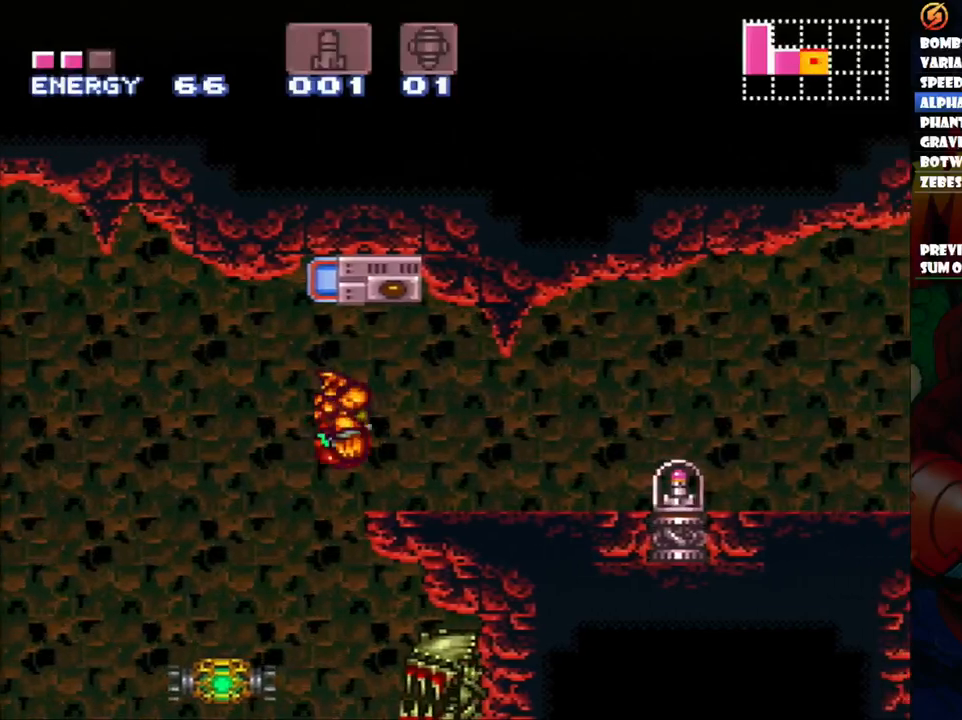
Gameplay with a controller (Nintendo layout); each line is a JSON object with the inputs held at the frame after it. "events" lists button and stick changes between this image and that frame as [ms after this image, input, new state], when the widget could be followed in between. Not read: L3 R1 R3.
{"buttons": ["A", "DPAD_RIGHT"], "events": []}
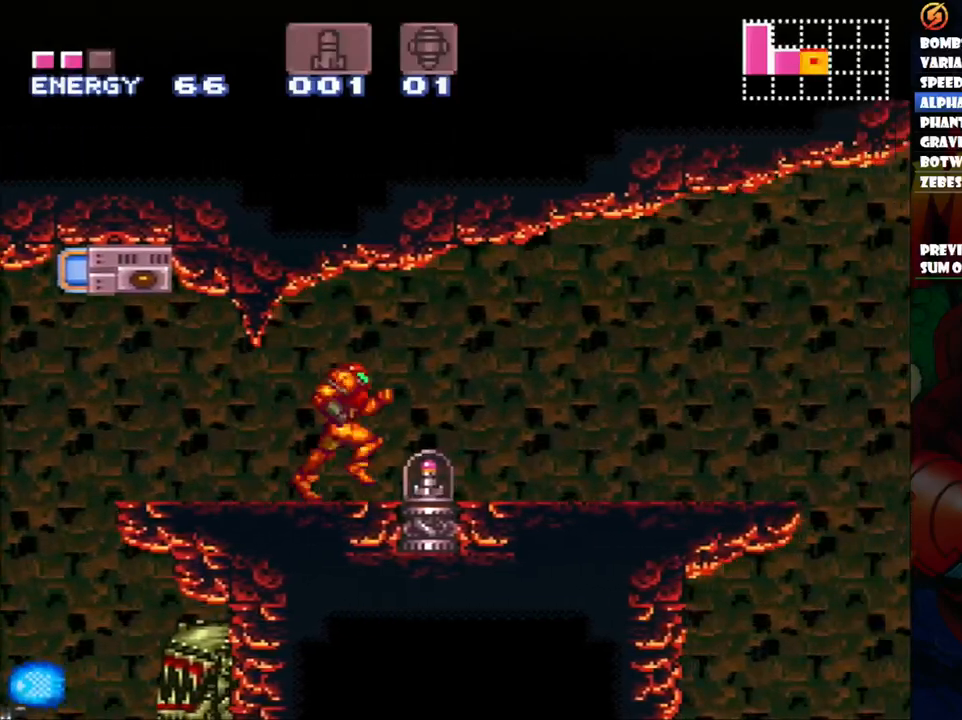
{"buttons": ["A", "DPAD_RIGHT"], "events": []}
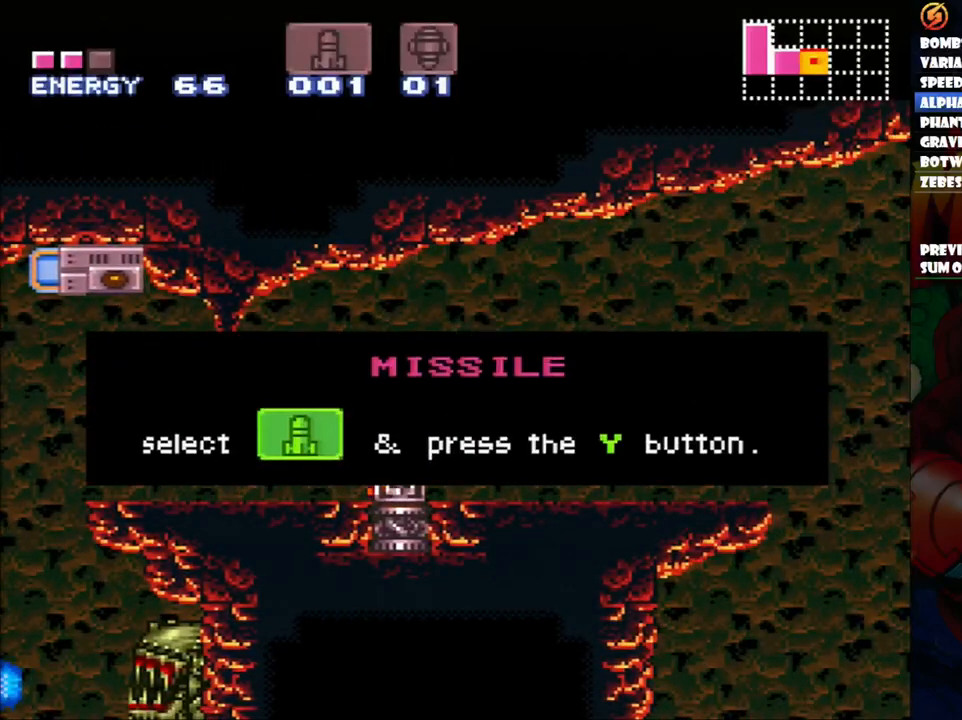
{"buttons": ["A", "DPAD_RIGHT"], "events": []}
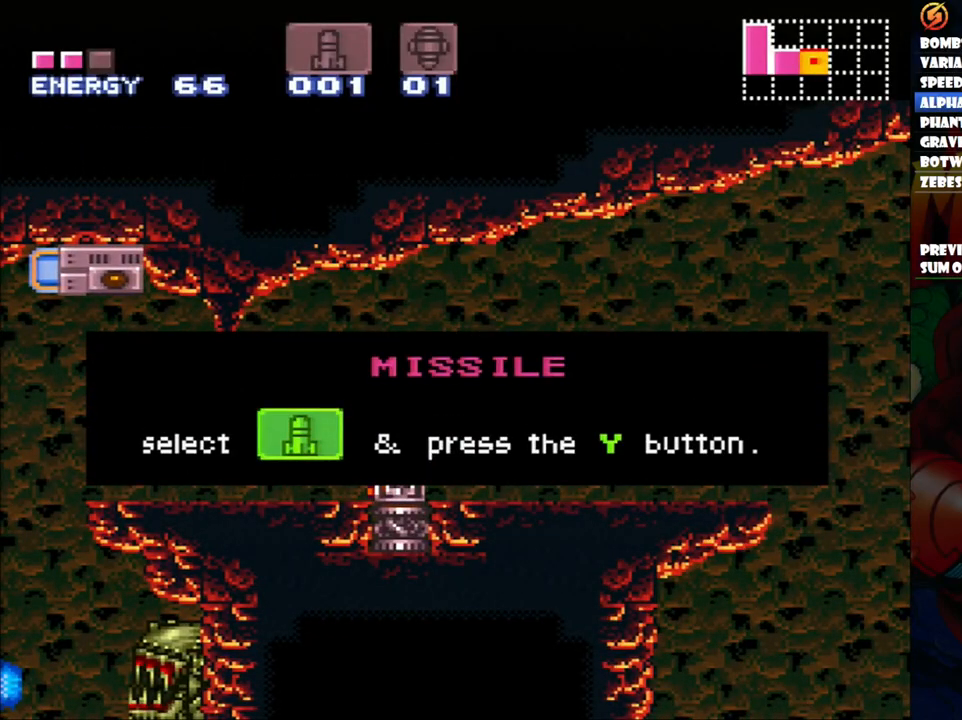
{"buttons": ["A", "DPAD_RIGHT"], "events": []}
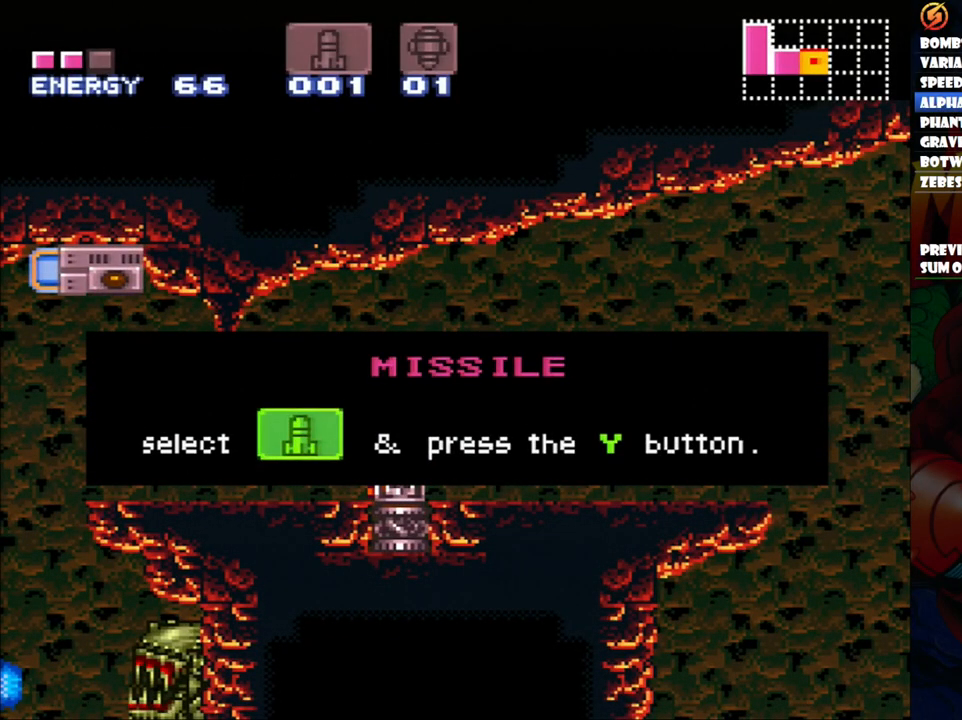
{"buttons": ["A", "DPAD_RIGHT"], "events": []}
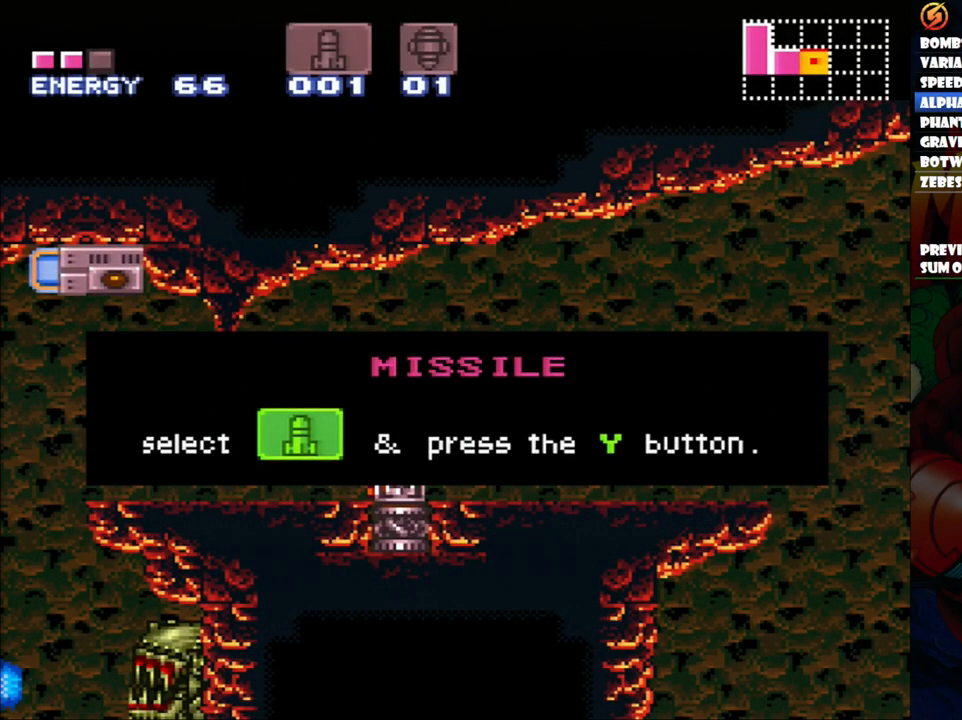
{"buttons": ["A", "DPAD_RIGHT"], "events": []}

=== Goal of the exercise ===
I need the entries printed exactly, with each picture left out.

=== Response to the exercise ===
Gameplay with a controller (Nintendo layout); each line is a JSON object with the inputs held at the frame after it. "events" lists button and stick changes between this image and that frame as [ms after this image, input, new state], when the widget could be followed in between. Not read: L3 R1 R3.
{"buttons": ["A", "DPAD_RIGHT"], "events": []}
{"buttons": ["A", "DPAD_RIGHT"], "events": []}
{"buttons": ["A", "DPAD_RIGHT"], "events": []}
{"buttons": ["A", "DPAD_RIGHT"], "events": []}
{"buttons": ["A", "DPAD_RIGHT"], "events": []}
{"buttons": ["A", "DPAD_RIGHT"], "events": []}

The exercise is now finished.